Tensions between the two countries soared after the Japanese government purchased the uninhabited islands, known in Chinese as the Diaoyu and Japanese as the Senkaku, from their private Japanese owners in September. Liu said that move ‘‘seriously encroached upon China’s sovereignty.’’
Liu wouldn’t give a time frame for resolving the rival claims.
‘‘I hope the dispute over Diaoyu will be controlled soon, but I don’t know how long it will take,’’ he said.
‘‘There are many options for peaceful solution,’’ Liu added. ‘‘There might be negotiated settlement for resolving differences, but also there are some other results possible.’’
Yan, who is also a consultant to China’s Ministry of Commerce, said he thinks ‘‘shared interest will bring China and Japan to settle down their dispute because I think the value of these islands is not that much as the other interests of these countries.’’
Both sides have called for dialogue to avoid an armed confrontation, though Japan has rejected China’s demand that it acknowledge a sovereignty dispute. The islands are surrounded by rich fishing grounds and a potential wealth of gas, oil and other undersea resources.
For Chinese, the dispute has reawakened bitter memories of Japan’s conquest of Chinese territory beginning in 1895 and its brutal World War II occupation of much of the country.
Liu told one Davos session that the dispute with Japan, and a separate territorial dispute involving overlapping claims by six governments in the vast South China Sea, ‘‘are definitely challenges for China, which have definitely complicated China’s relations with its neighbors.’’
China claims it has sovereignty over virtually all of the South China Sea and Chinese paramilitary ships confronted Philippine vessels last year in a months-long standoff over a shoal that both claim. The Philippines this week formally notified China that it is seeking international arbitration to declare Beijing’s moves in the potentially oil-rich waters ‘‘unlawful.’’
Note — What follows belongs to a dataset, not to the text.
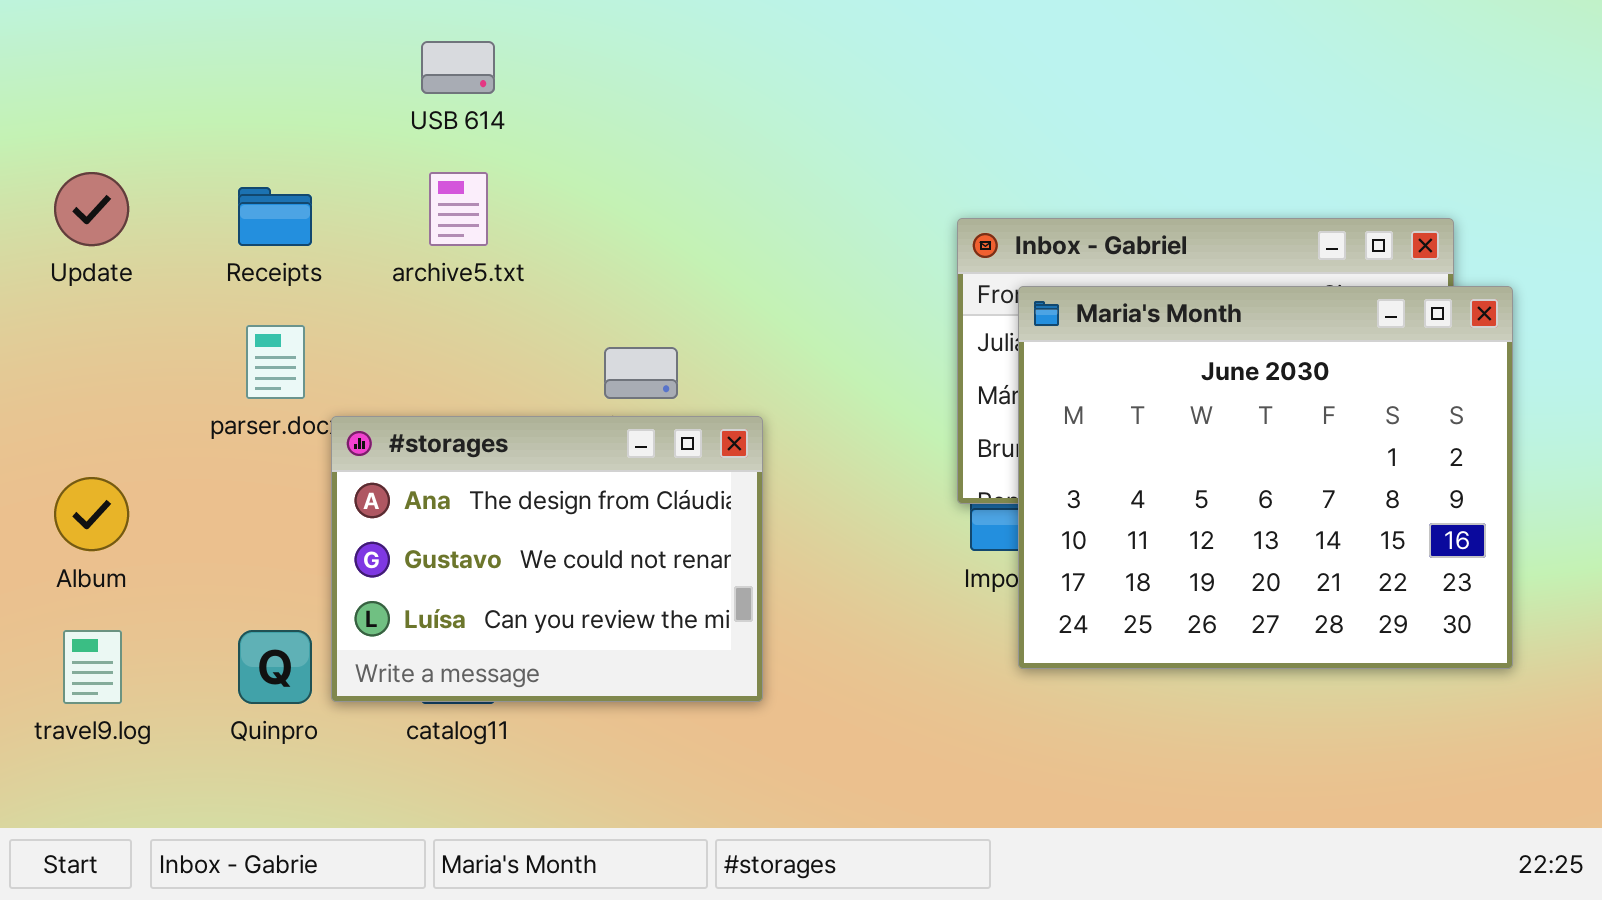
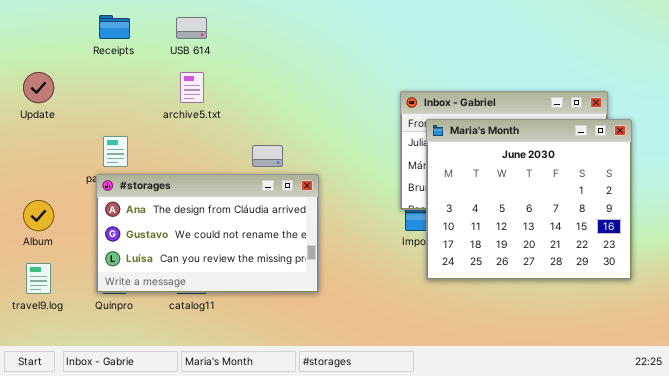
Receipts: [238,187,312,246] -> [99,15,130,39], moved
#storages: [331,416,763,702] -> [96,174,319,293], resized

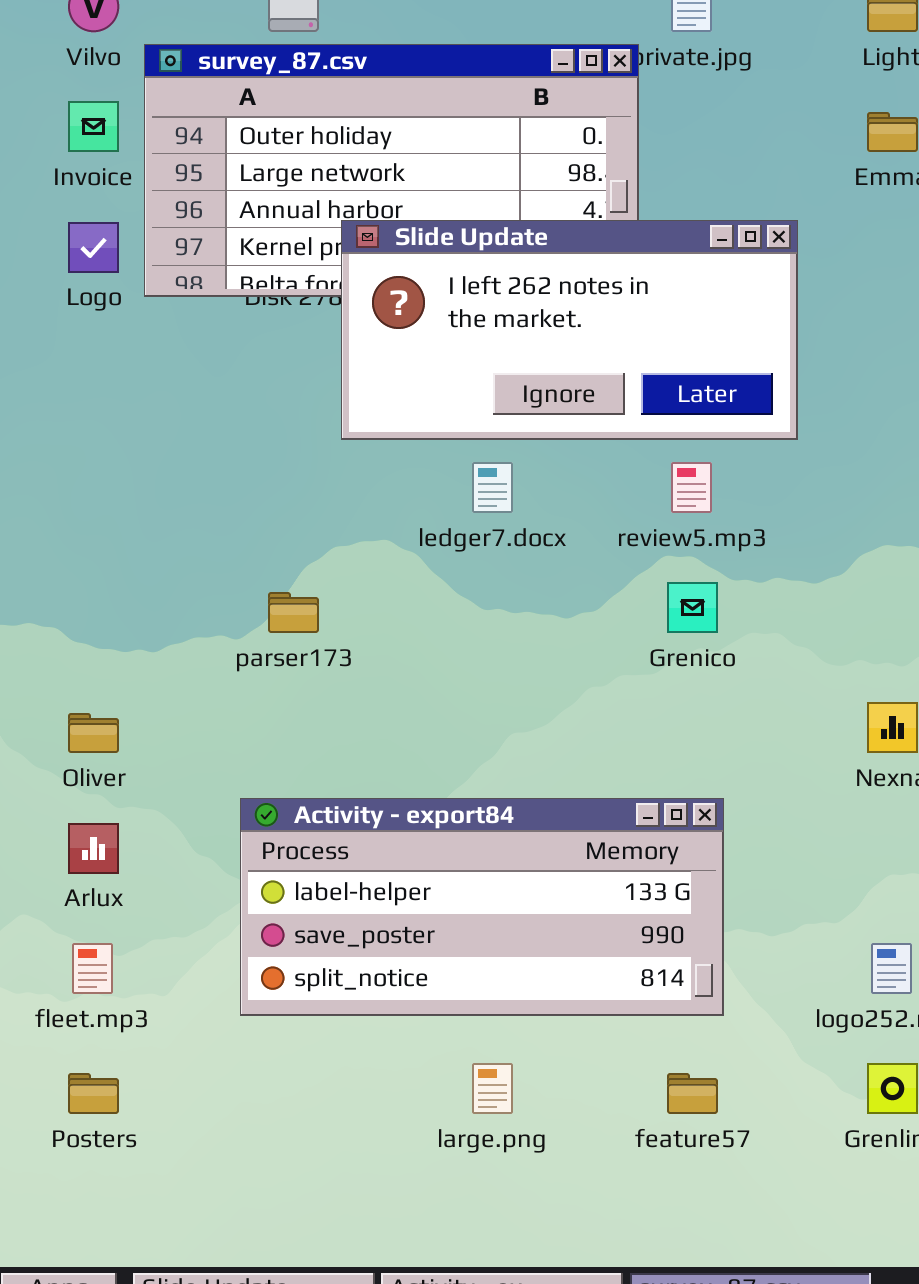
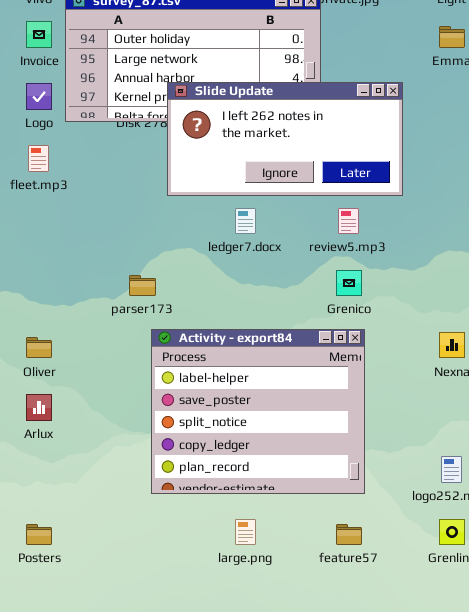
Activity - export84: [240,798,724,1016] -> [151,329,365,494], resized
fleet.mp3: [72,943,113,994] -> [28,145,49,172], moved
Liu said ‘‘it will be very difficult to resolve’’ the South China Sea disputes ‘‘but I think negotiations will continue.’’
Liu also addressed China’s relationship with the United States which he called ‘‘one of most important yet complex relationships in the world.’’
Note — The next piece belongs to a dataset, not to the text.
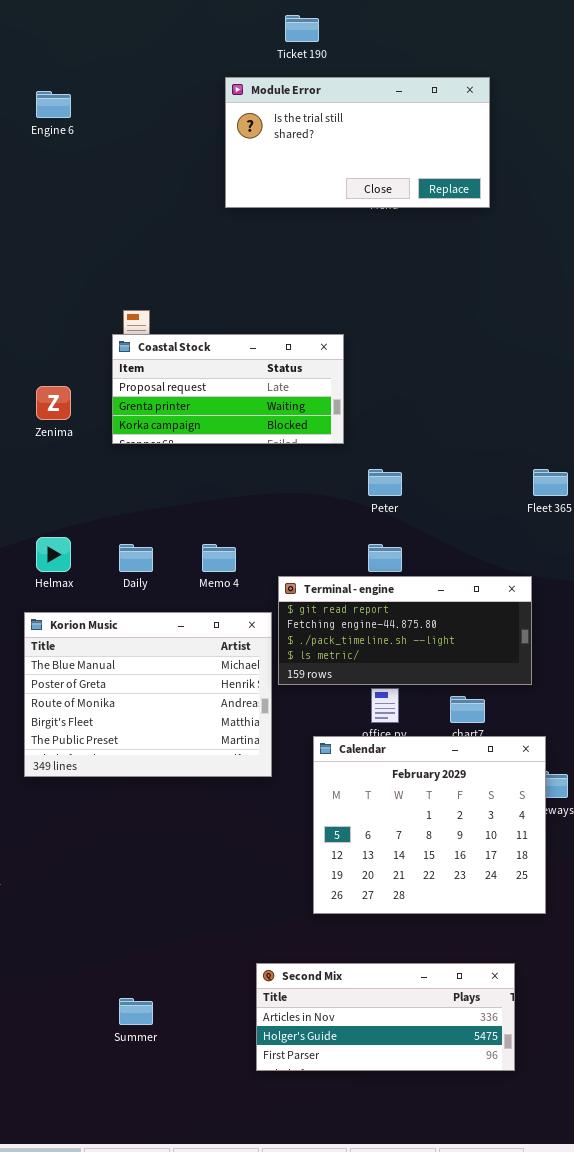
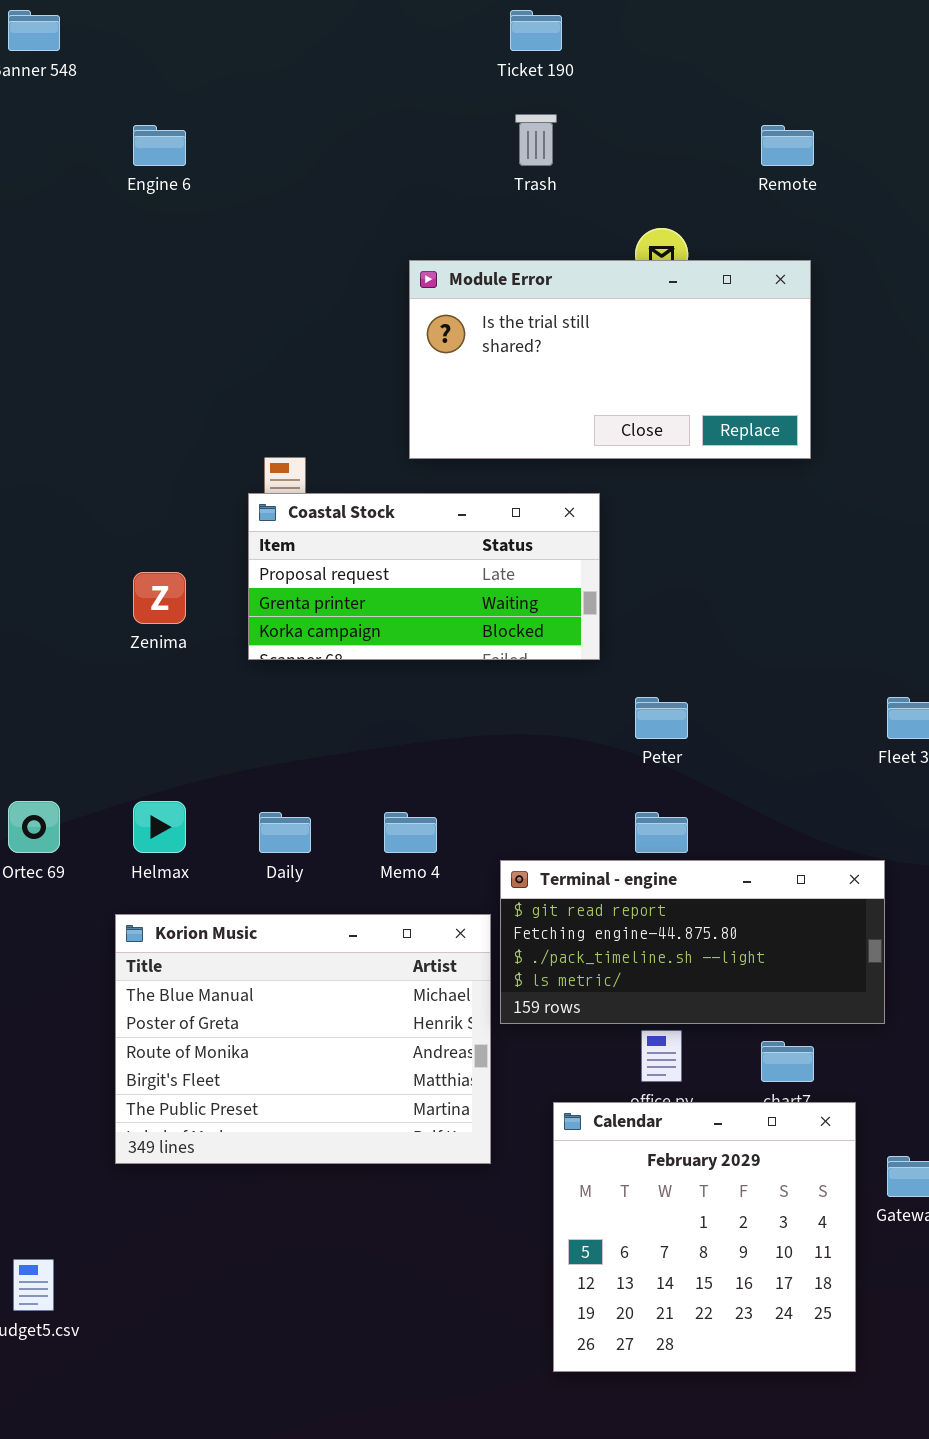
Module Error: [225,77,490,208] -> [409,260,811,459], moved
Calendar: [313,736,546,914] -> [553,1102,856,1372], resized

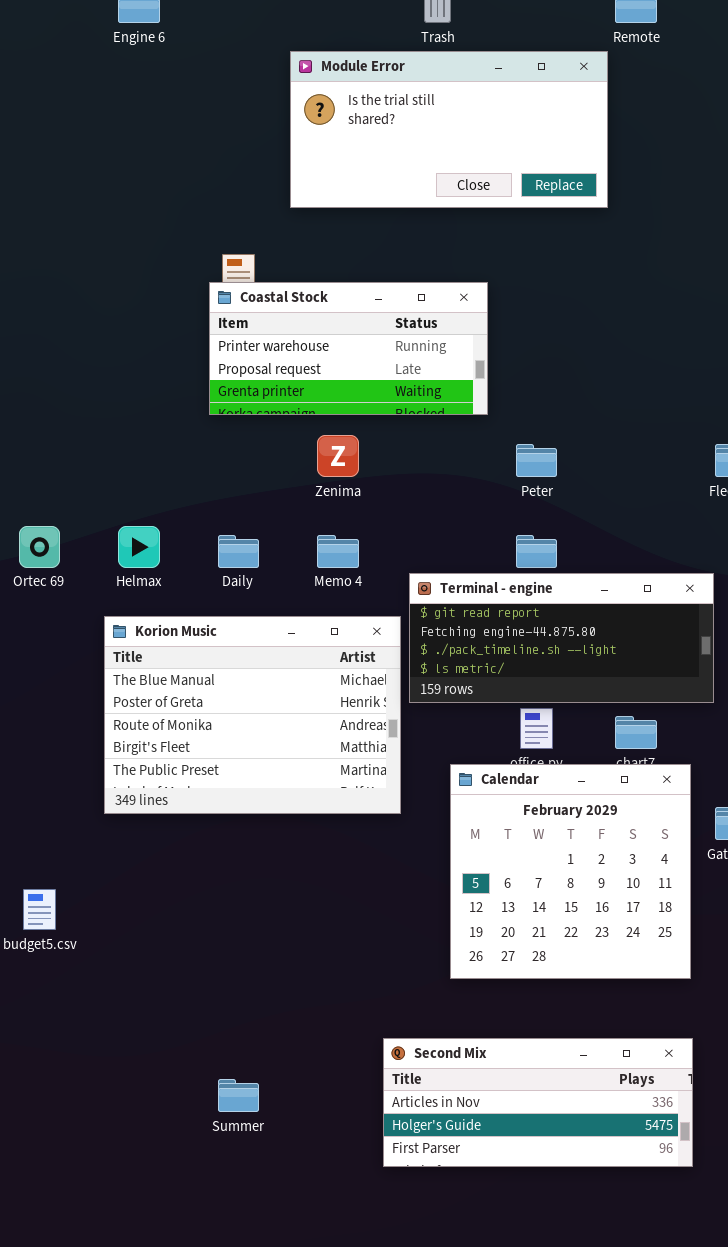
Module Error: [409,260,811,459] -> [290,51,608,208], moved
Coastal Stock: [248,493,600,660] -> [209,282,488,415], scrolled up 1 row
Zenima: [133,572,186,624] -> [317,435,359,477], moved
‘‘China respects the security interests of the United States in the region, and welcomes its constructive role,’’ he said. ‘‘Likewise, the United States needs to respect Chinese interests and concerns in the region, so that we could increase candid discussions.’’
Liu said the United States should avoid taking sides in the territorial disputes.
‘‘Asia-Pacific region should not be an arena for China-U.S. competition or confrontation,’’ Liu said.